The wires of the K518LE run down from both ear cups, meeting at a simple Y-junction, then continues on as two wires suck together before terminating in the 3.5mm plug. It’s not my favourite style of cabling, but still perfectly functional.

The headphones are pretty light, weighing in at 150 g (without cable). There is quite a plasticky feel to the build. but they look to be quite rugged, not that you want to be careless and throw them around, but at least not something that requires careful attention when handling.

Comfort and Fit

The K518LE’s ear cups sit on a 360-degrees swivel and a unique folding mechanism, You can easily maneuver them to fit on your ears comfortably. Or, you can fold them into a small, more compact, form for storage. The ear cups fold in at a slightly opposing angle so they can overlap each other. Cushions on the ear cups are pretty comfortable on the ear.

While the ear cups themselves are comfortable, I found the grip of the headband to be too tight for my liking. I don’t have an unusually large-sized head, yet after wearing the K518LE for a while, I start to feel some discomfort from the pressure exerted on my head/ears.

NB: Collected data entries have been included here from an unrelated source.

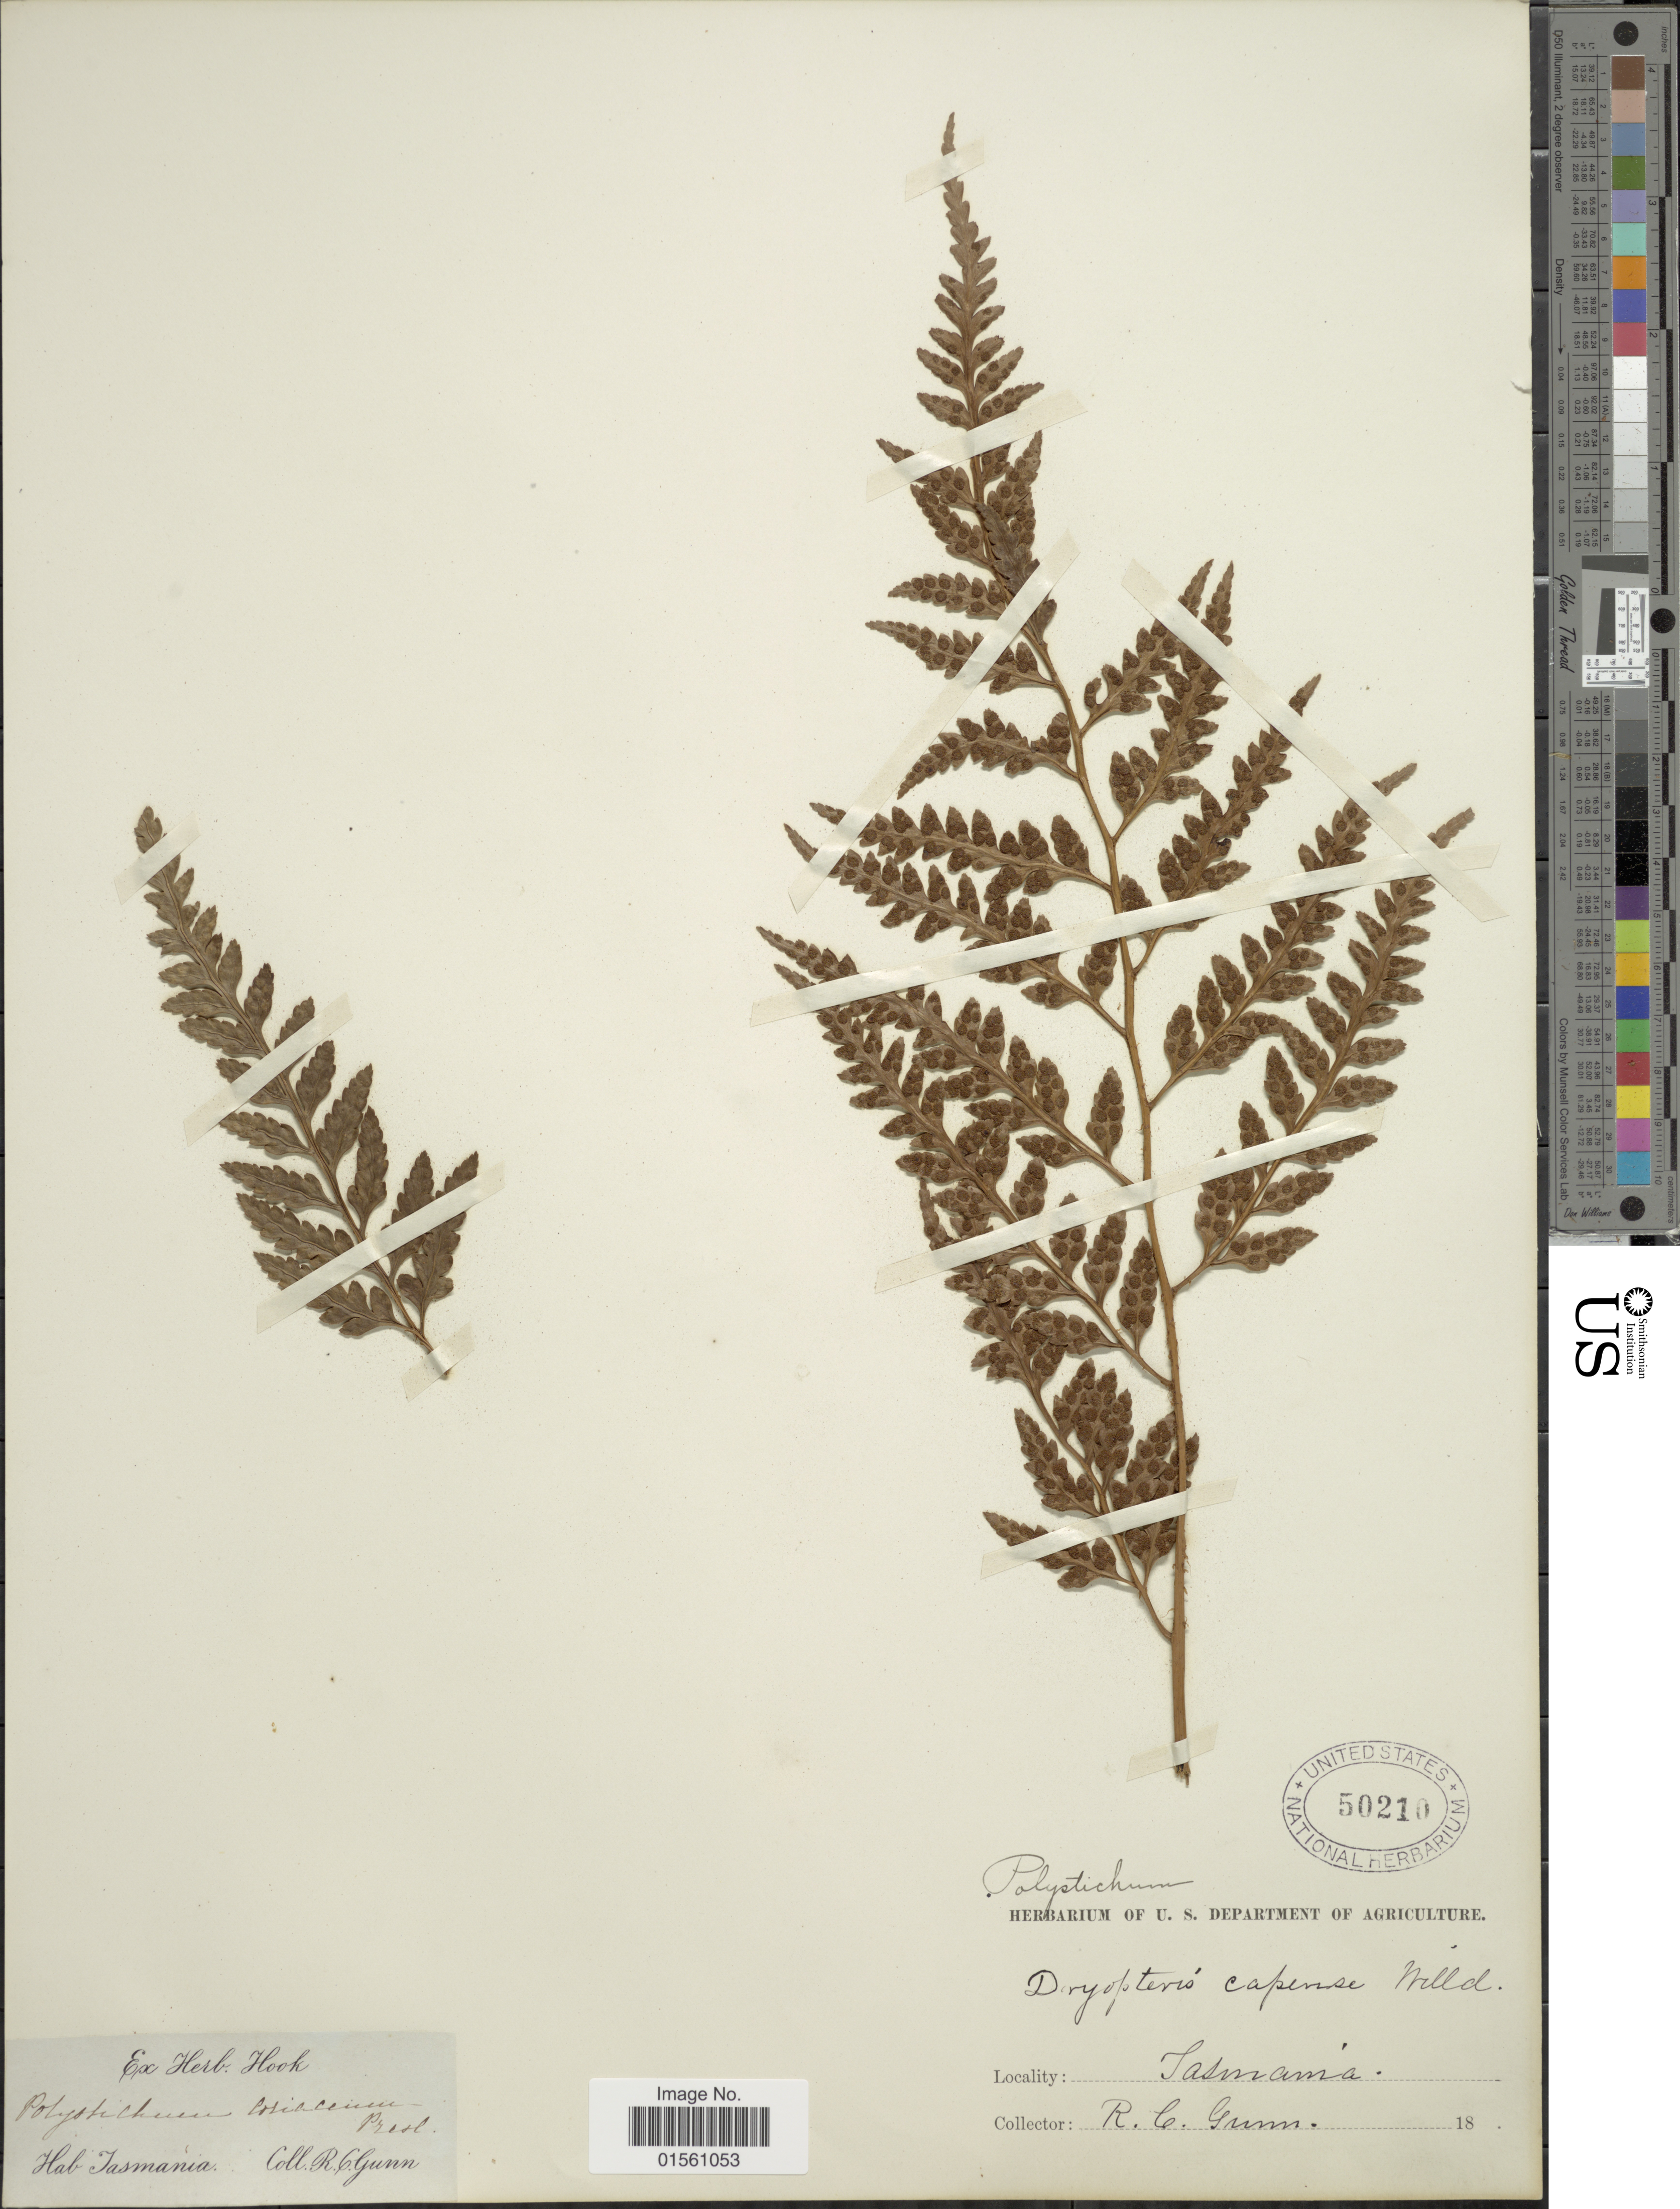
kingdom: Plantae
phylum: Tracheophyta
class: Polypodiopsida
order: Polypodiales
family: Dryopteridaceae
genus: Rumohra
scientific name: Rumohra adiantiformis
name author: (G. Forst.) Ching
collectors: R. Gunn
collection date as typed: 18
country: Australia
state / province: Tasmania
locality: Tasmania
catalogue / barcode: US 50210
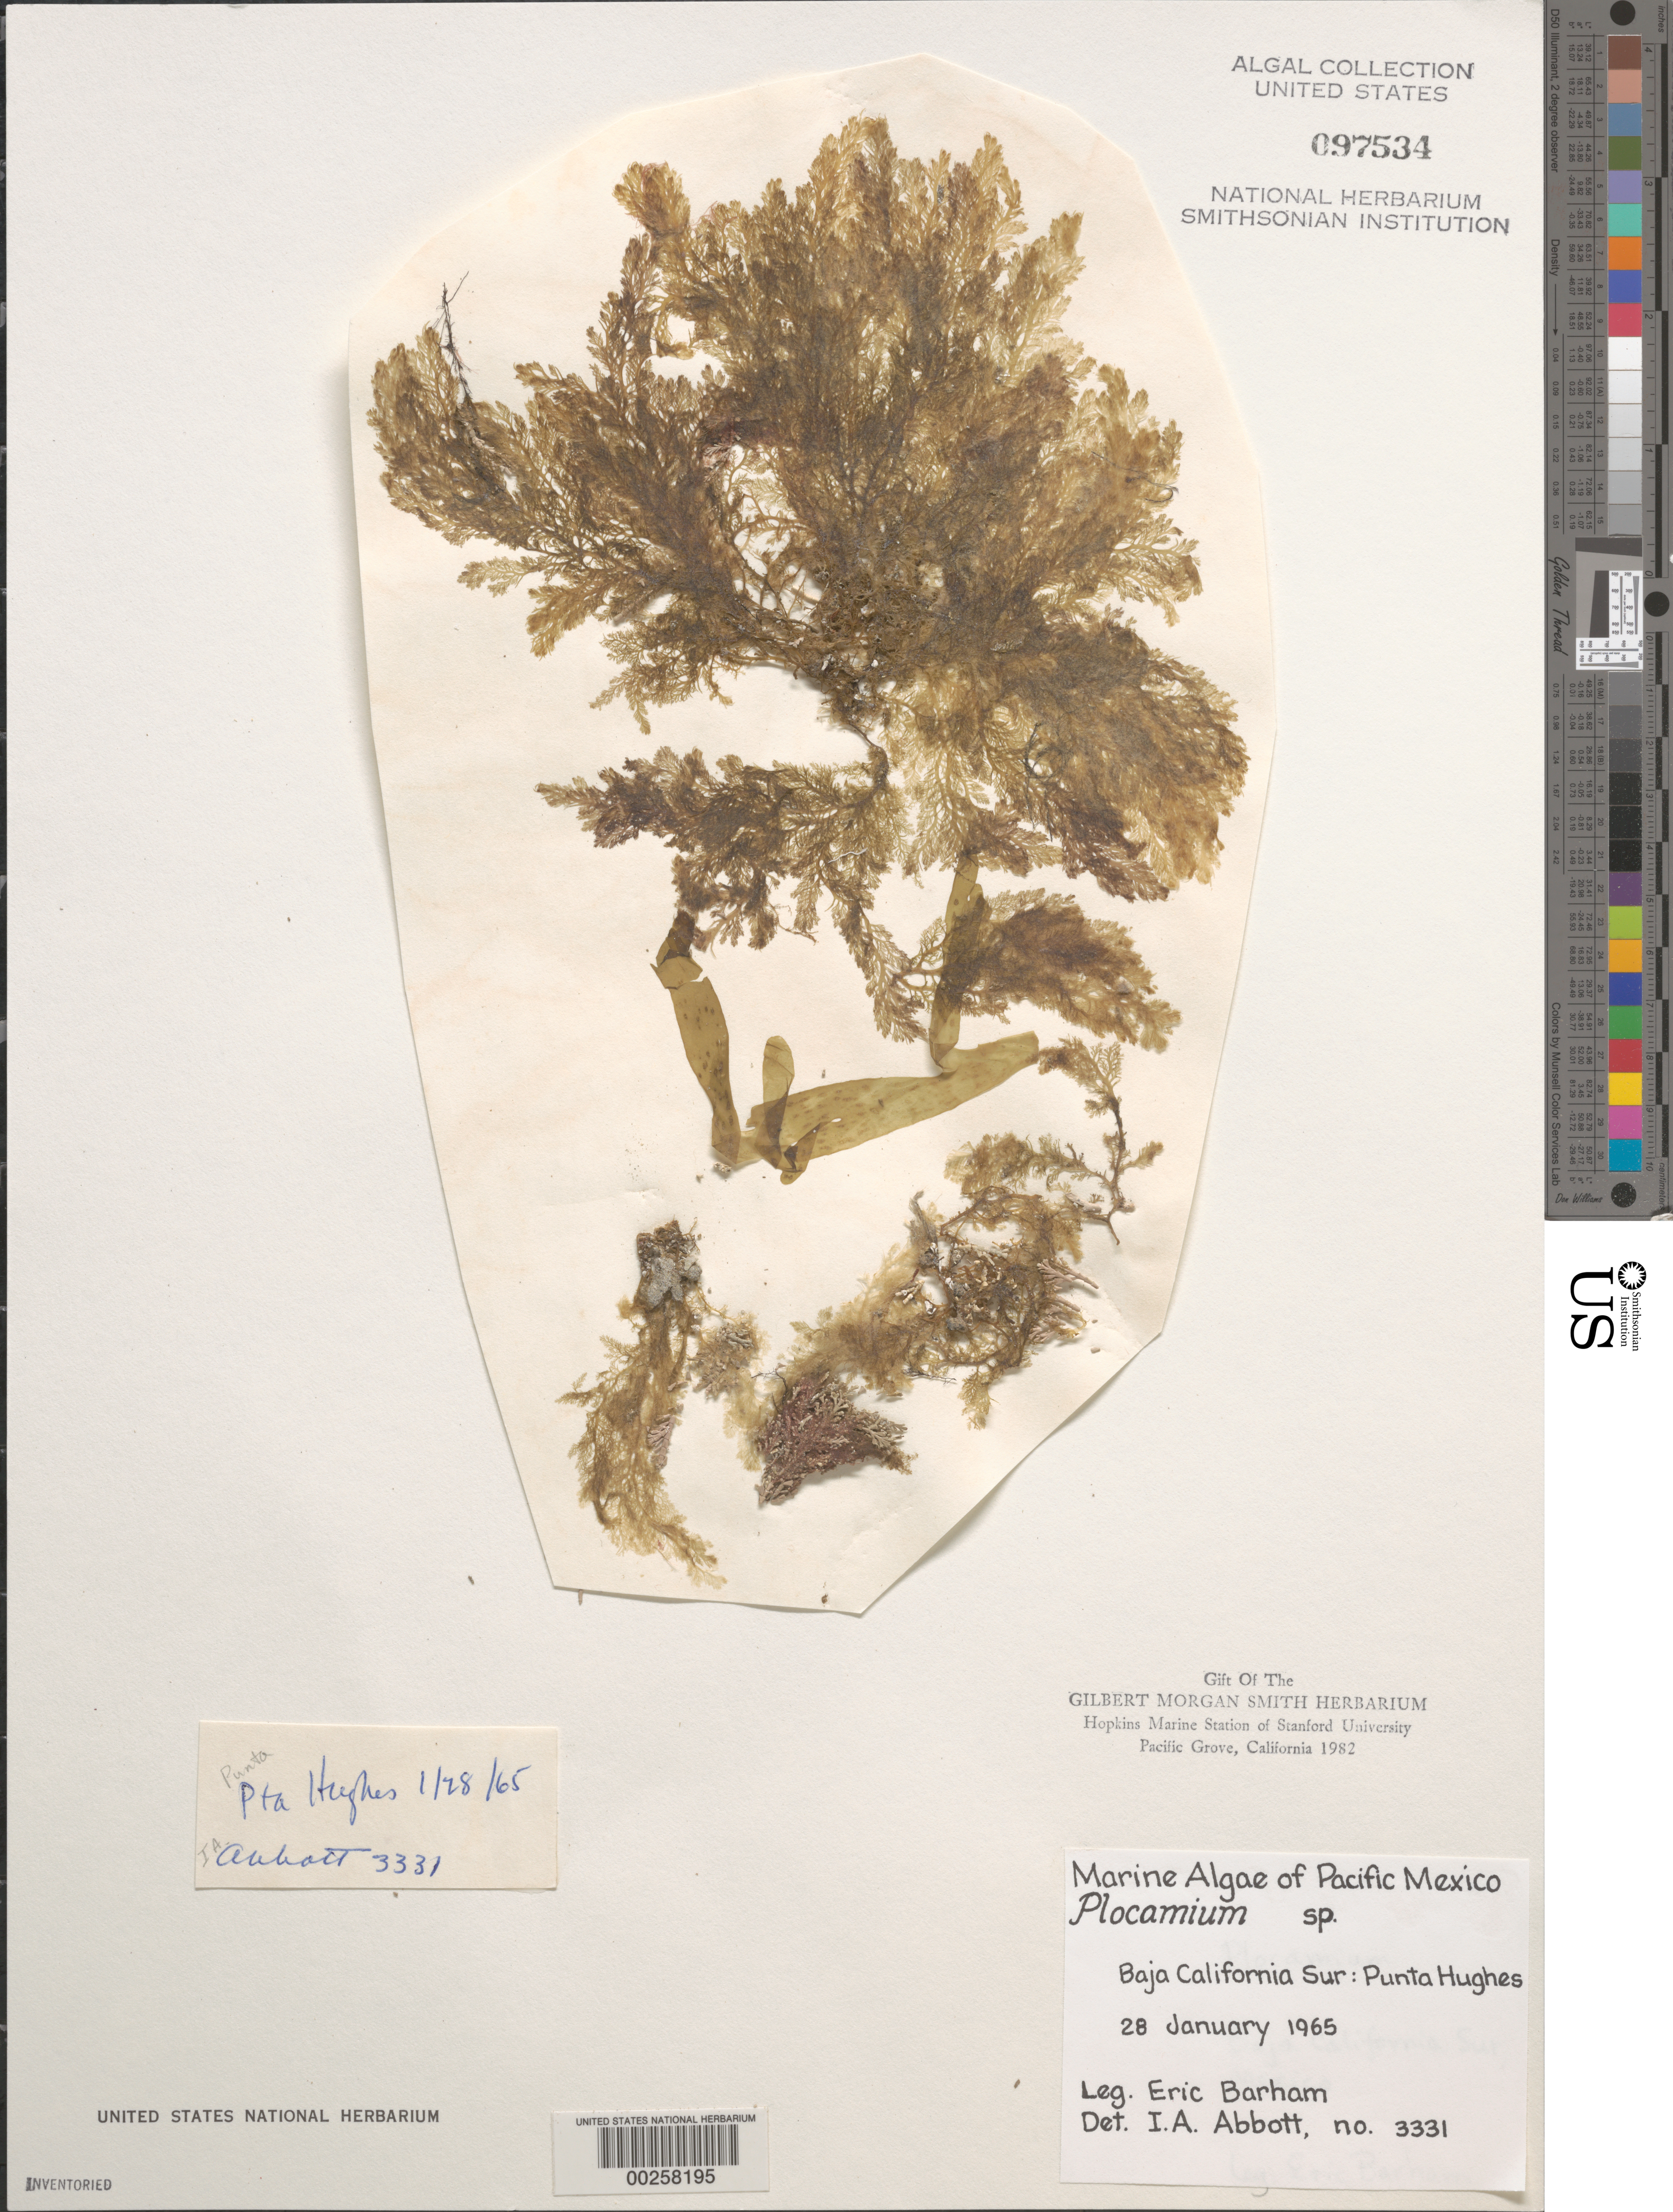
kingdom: Plantae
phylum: Rhodophyta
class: Florideophyceae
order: Plocamiales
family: Plocamiaceae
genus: Plocamium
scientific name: Plocamium sp.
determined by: Abbott, Isabella A.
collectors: E. Barham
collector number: IAA 3331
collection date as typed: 28 Jan 1965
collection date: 1965-01-28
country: Mexico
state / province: Baja California Sur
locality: Punta Hughes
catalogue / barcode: US 97534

The tight grip means, however, that the isolation afforded by the ear cups are pretty good. You’ll enjoy the music from the K518LE without much distraction from outside noises.

Sound Quality

The K518LE has a single dynamic driver. As I mentioned right at the start, the bass on the K518LE is awfully good. The first time you hear these headphones, you are going to be struck by the deep punchy bass, with excellent bass extension. Unlike some headphones that loose steam at the lowest frequencies, the K518LE continues to pack good punch down to about 20Hz. The bass is reasonably articulate and packs enough details, but I felt they were slightly boomy. However, considering the price of these headphones, the bass is really good.

I found the mids recessed. The highs, while presenting plenty of details, they do not sparkle. I would still consider their performance to be above average, again, considering the price category of these headphones.

The impressive performance from the bass sort of overwhelms and overpowers the mids and the highs. It’s not that the mids and highs performed poorly, just that they don’t measure up with the bass.

Being a closed-back headphone, sound from the K518LE felt up-front and its soundstage is narrow.

Although the K518LE does not need a headphone amplifier, I found that its performance is greatly enhanced when driven by a decent amplifier. I paired the K518LE with a Fiio E10 DAC/amplifier, and it sounded a lot warmer and richer than compared with direct output from either a Cowon J3 or MacBook Pro.

Conclusion

The K518LE is a good looking headphone, comfortable, and offers good isolation. Its tight grip is a little too much for me, but your mileage may vary.

The bass is really very impressive for any type of headphones, even compared with higher-end ones, and the overall sound quality certainly exceeds its price category.

The K518LE retails for $139.90, and you can find them at retail shops such as Stereo.

Pros:

  • Very good bass, good overall sound quality
  • Good isolation
  • Low-price

Cons:

  • Grip is too tight
  • Recessed midrange

This post was originally written as part of my participation in Omy.sg’s K3003 / The Sound of Luxury blog. I’m now reposting some of those posts, with some minor edits, on my own blog.